Recém-empossado, o vice-presidente de futebol, Alexandre Wrobel, é um dos maiores defensores da manutenção dos valores que garantiram ao Flamengo, na derrota para o Grêmio, o recorde de público do Brasileirão. O dirigente, inclusive, garantiu em sua primeira entrevista a manutenção dos preços populares e briga internamente pelo cumprimento da promessa. "Atropelado" na questão do aumento, ele não esconde seu descontentamento e teme que outras decisões suas sejam esvaziadas. 

Outro que desde a chegada adotou discurso de união ao torcedor e está insatisfeito com o reajuste é Vanderlei Luxemburgo. Não foram poucas as vezes em que o treinador convocou os rubro-negros em entrevistas coletivas para lotarem o Maracanã.  

Alexandre Wrobel flamengo (Foto: Cezar Loureiro / Agência O Globo) Wrobel ficou contrariado com decisão e pode deixar o cargo (Foto: Cezar Loureiro / Ag. O Globo)

A briga comprada por parte da diretoria é defendida também como uma contrapartida ao torcedor, diante da parceria quando a equipe ocupava a lanterna do Brasileirão, ou no jogo de volta pelas oitavas de final, após ter perdido por 3 a 0. Com a redução do valor dos ingressos, o Flamengo teve bons públicos nas vitórias sobre Sport, Botafogo, Atlético-MG e Coritiba, além dos 51.858 pagantes no revés para o Grêmio. O casamento da arquibancada com o time é apontado como determinante para reação da equipe e a manutenção da parceria vista não somente como importante para o restante da temporada, mas também como uma forma de gratidão.

– A torcida abraça o time, e a diretoria faz questão de afastá-la – chiou um dos integrantes do futebol, que se posiciona a favor dos preços mais baixos.

Tarefas ::
a – Edite o texto sobre os ingressos do Flamengo de "Recém-empossado, o vice-presidente" até "lotarem o Maracanã.", inclusive, trocando "Maracanã" por "Engenhão".
b – Retome o texto sobre os ingressos do Flamengo e dê-lhe continuidade a partir da última frase apresentada.

Listagem de dados ::
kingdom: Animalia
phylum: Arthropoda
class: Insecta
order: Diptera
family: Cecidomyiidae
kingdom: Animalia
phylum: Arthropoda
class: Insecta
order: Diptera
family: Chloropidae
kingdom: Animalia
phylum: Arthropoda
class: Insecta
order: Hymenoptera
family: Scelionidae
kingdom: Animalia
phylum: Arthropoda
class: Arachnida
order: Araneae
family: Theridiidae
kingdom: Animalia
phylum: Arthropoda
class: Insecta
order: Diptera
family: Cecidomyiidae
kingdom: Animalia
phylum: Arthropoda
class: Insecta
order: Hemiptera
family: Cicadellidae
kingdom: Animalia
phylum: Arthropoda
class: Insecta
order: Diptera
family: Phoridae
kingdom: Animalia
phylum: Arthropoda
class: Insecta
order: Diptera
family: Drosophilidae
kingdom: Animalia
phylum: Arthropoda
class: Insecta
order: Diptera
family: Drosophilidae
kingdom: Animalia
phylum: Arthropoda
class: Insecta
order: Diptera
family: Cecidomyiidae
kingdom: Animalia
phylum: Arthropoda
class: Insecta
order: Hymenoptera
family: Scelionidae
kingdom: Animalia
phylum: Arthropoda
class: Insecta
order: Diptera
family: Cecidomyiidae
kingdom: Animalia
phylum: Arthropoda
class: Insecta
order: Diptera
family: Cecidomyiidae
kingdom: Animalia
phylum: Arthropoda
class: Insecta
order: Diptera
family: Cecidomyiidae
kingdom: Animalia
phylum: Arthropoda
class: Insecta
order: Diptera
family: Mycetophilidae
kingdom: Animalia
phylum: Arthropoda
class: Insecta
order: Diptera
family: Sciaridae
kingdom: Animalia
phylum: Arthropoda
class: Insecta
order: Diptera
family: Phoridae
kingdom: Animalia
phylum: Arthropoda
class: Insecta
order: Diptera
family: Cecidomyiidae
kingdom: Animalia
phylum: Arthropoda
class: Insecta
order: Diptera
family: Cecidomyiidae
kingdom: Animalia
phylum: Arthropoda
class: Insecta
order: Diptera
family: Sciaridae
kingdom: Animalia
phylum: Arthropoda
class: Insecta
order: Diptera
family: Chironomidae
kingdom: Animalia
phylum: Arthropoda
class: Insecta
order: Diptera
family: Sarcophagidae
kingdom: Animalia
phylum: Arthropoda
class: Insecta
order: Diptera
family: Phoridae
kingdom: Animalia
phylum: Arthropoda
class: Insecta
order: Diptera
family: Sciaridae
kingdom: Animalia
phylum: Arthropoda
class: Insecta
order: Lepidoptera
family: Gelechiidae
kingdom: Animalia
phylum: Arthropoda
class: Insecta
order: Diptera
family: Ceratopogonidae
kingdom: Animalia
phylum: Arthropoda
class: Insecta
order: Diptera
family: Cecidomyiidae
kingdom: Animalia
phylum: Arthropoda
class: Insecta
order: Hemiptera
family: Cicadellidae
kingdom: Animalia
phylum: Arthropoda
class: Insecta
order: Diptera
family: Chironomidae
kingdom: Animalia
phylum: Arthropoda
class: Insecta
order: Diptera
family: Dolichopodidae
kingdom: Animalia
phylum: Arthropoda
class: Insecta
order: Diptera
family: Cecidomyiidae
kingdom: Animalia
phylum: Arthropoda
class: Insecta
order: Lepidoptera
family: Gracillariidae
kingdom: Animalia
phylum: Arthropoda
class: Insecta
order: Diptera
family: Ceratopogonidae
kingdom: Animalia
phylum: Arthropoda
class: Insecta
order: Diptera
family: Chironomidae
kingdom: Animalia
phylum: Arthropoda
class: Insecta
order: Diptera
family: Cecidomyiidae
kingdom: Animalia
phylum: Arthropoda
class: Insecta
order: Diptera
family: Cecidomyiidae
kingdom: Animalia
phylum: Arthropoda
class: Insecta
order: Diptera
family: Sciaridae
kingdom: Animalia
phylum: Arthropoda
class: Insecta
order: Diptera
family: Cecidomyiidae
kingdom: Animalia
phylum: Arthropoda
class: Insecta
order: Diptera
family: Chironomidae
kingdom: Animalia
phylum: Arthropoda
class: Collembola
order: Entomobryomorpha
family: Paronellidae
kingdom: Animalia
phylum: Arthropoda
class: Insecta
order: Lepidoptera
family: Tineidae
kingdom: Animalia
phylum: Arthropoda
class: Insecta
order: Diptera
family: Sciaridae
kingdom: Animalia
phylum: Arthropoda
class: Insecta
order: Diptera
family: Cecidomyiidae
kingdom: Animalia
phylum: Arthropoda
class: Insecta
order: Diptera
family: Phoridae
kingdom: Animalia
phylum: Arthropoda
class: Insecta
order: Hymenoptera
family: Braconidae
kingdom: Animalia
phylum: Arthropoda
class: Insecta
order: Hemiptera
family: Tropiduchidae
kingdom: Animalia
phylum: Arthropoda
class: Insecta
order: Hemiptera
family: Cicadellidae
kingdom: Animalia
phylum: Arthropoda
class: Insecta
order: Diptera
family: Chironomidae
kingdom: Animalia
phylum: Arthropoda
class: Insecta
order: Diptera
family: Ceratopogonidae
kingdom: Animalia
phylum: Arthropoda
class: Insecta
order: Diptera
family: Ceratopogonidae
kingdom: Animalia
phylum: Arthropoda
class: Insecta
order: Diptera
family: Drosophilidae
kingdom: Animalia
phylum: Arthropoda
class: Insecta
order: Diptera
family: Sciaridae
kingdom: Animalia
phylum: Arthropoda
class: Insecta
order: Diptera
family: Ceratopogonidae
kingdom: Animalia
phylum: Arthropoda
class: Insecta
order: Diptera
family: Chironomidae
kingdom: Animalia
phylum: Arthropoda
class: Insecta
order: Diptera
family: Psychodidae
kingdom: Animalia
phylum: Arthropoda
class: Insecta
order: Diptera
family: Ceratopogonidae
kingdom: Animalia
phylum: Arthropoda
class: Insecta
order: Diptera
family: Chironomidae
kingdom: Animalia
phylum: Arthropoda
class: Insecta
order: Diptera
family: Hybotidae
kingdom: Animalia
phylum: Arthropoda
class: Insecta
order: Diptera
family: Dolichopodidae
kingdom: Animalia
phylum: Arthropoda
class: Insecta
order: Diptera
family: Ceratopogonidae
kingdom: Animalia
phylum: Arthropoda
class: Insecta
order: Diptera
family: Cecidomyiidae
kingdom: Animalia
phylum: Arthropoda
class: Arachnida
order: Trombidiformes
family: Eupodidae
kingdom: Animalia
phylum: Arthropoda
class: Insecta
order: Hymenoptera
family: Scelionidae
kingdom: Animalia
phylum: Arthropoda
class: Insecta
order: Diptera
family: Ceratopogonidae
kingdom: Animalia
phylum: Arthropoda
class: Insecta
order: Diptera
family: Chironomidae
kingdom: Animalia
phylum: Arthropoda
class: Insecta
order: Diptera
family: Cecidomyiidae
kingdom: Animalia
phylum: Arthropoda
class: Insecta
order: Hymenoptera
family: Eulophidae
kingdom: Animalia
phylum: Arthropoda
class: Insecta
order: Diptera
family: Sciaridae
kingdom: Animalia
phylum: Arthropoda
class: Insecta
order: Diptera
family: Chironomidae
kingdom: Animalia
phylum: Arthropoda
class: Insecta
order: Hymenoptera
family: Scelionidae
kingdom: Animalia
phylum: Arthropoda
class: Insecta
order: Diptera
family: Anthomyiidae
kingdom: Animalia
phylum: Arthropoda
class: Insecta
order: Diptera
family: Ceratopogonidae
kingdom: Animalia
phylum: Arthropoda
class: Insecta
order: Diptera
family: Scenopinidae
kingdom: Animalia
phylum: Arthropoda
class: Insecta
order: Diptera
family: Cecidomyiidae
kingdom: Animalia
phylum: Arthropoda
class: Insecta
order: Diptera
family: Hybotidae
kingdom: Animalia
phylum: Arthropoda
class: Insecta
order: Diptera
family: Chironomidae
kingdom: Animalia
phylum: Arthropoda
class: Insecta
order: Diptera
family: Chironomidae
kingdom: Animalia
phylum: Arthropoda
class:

Respostas às tarefas ::
a –
Recém-empossado, o vice-presidente de futebol, Alexandre Wrobel, é um dos maiores defensores da manutenção dos valores que garantiram ao Flamengo, na derrota para o Grêmio, o recorde de público do Brasileirão. O dirigente, inclusive, garantiu em sua primeira entrevista a manutenção dos preços populares e briga internamente pelo cumprimento da promessa. "Atropelado" na questão do aumento, ele não esconde seu descontentamento e teme que outras decisões suas sejam esvaziadas. 

Outro que desde a chegada adotou discurso de união ao torcedor e está insatisfeito com o reajuste é Vanderlei Luxemburgo. Não foram poucas as vezes em que o treinador convocou os rubro-negros em entrevistas coletivas para lotarem o Engenhão.

b –
Além do Corinthians, o Flamengo fará mais oito partidas como mandante no Maracanã. O argumento do grupo que defende o aumento dos preços está no alto custo para mandar jogos no estádio. De toda a renda do duelo contra o Grêmio, por exemplo, apenas 40,6% foi parar nos cofres rubro-negros. Diante do São Paulo, porém, com valores mais altos, o clube lucrou apenas 31,1% do montante bruto.

Em entrevista ao GloboEsporte.com em maio, BAP abordou o tema e justificou sua posição contrária a bilhetes populares, colocando a culpa no Consórcio.

– Se o Flamengo fosse o Cruzeiro e jogasse no Mineirão, faturando R$ 50 milhões, ficaria com 78%. Ou seja, R$ 39,5 milhões. Se jogasse em Brasília, ficaria com 60%. No Maracanã, fica com 40%. Por que isso? Entre o Governo e o Cruzeiro não há Odebrecht, como no Maracanã. O clube paga as despesas do Mineirão e fica com o restante. No caso do Flamengo, a Federação Carioca cobra 10%. Isso é uma extorsão. Nas outras, a federação que pede mais cobra 5%, outras, 3%, até 2%. Ainda há taxas federativas, como associação de cronistas, escoteiros, que tiram mais 3,5%. Só de aluguel, a Odebrecht cobra em média 23% da renda bruta. Vai combinando estes aspectos e há agravantes. O Rio é o único estado onde há gratuidade. Em São Paulo, há, mas é convite, o que dá mil, dois mil ingressos. No Rio, não. De cada quatro que vão ao estádio, um não paga. Há ainda a lei de meia-entrada, onde vai muito mais gente do que pagando inteira. Algumas situações vão contra a arrecadação no Rio. Quando colocamos isso tudo na conta, pesa.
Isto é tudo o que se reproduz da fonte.